Margaret Jones was known to us in
Thurrock through her gruelling years of work as Director
of the huge archaeological excavation on the Mucking hill-top.
She took a great interest in our Society and we were
honoured in 1977 when she agreed to become a Patron. Margaret
Ursula Owen was born in Birkenhead where she was educated
in the local high school and at Liverpool University
reading Geography under W.J. (Bill) Varley. Bill Varley
was an archaeologist and also coach of the University
eights in which latter task he was helped by Tom Jones.
When Varley was invited to excavate a number of Iron Age
hill-forts in Cheshire during the late 1930s, Margaret
Owen and Tom Jones were amongst his assistants. They were
married in June 1940.
Margaret spent the war years working in the censorship
office in Liverpool and in London. After Tom returned
from service in the infantry they made a living together
in freelance photo-journalism, Tom taking the photographs
and Margaret marketing them and writing articles for the
Birmingham Mail. Her subjects included rambling and
cookery (those who worked at Mucking will remember her
enthusiasm for bread making and the diet of the
volunteers). This work allowed them time to develop their
archaeological skills as volunteers on a number of sites
in this country and in Greece.
In 1952 they bought Snowberry Cottage near Hereford
where Margaret could indulge her interest in plants
rather than gardening (I still have an acanthus and a
bronze fennel which she gave me). It was to this cottage
that they returned when their archaeological work allowed
and to which they eventually retired.
In late 1965 Margaret was asked to carry out a brief
exploratory excavation at a site, then known as Linford,
which was slowly being destroyed by gravel digging. As a
result of this, of the aerial photographs taken by Dr St.
Joseph of Cambridge University and of the earlier
excavation carried out by members of this Society, under
Ken Barton, on the western side of Buckingham Hill Road,
Margaret's contract was extended. She was joined by Tom
and so began the mammoth task that was to last for the
next 14 years on the Mucking hill top.
In the days before the sophisticated instruments of
current archaeology, Margaret had the guidance of the
excellent crop marks recorded by Dr St. Joseph. The crop
marks produced by the deeper soil of features on this
gravel terrace could often be seen at ground level.
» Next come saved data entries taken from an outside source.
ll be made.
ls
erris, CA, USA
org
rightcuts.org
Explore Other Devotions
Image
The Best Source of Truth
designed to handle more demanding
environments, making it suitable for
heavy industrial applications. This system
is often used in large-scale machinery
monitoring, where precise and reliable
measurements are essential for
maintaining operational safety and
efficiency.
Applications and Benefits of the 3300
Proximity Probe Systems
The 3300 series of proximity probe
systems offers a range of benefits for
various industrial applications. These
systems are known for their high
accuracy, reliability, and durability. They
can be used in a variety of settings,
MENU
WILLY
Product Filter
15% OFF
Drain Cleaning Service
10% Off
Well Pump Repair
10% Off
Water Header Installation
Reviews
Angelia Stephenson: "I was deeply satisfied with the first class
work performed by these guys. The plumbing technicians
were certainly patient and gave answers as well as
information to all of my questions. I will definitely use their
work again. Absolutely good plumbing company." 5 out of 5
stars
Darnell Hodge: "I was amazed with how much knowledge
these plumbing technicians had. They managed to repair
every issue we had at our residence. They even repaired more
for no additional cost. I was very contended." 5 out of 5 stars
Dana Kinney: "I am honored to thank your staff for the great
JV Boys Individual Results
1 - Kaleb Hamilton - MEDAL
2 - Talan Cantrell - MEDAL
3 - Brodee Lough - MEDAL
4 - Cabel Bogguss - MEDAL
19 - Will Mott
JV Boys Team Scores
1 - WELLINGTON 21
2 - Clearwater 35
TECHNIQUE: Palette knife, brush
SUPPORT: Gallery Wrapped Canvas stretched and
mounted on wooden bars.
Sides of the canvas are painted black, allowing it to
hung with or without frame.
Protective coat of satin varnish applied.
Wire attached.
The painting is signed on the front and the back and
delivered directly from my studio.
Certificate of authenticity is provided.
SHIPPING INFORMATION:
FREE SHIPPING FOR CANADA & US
Tom
Lindsay, who farmed the land, used to say that he wasn't
growing barley on the thin soil, he was growing crop
marks!
The Joneses were assisted by many younger
archaeologists and 'volunteers' from Britain and abroad
and the organisation of the camp, the feeding, the pay
and the volunteers' welfare involved many members
recruited from this Society, guided by terse memos signed
by the initials 'muj'.
The importance of her work at Mucking and in
particular the light thrown on a period known as the
'Dark Ages' is recorded in many publications, including
earlier editions of Panorama, and more recently in the
first two volumes of the Mucking Excavation Reports,
sadly perhaps, produced by others.
It is for us important also to remember the very
generous interest, advice and assistance Margaret gave to
the historians and archaeologists of Thurrock and Essex.
Margaret was an active member of archaeological
committees throughout Essex and willingly gave of her
time with lectures and guided tours of the site. For one
who could appear abrupt she was remarkably good with
children and school parties, stimulating many a young
interest in archaeology. Apart from the contributions to
Panorama, Margaret and Tom appeared regularly in the
Society's lecture programme from January 1967 culminating
in 'The Mucking Symposium' in the Thameside Theatre in
February 1981.
Sadly after their retirement to Snowberry Cottage, Tom
Jones had a severe stroke and died in 1993. Margaret
herself suffered the slow decline of Parkinson's disease
The Independent of 31st March 2001 carried an obituary
of Margaret Jones from which I take this quotation 'for a
generation of respectable middle-aged archaeologists ...
to have dug with Margaret Jones at Mucking remains a
badge of honour'. I can do no better than echo that
sentiment for all of us who knew her.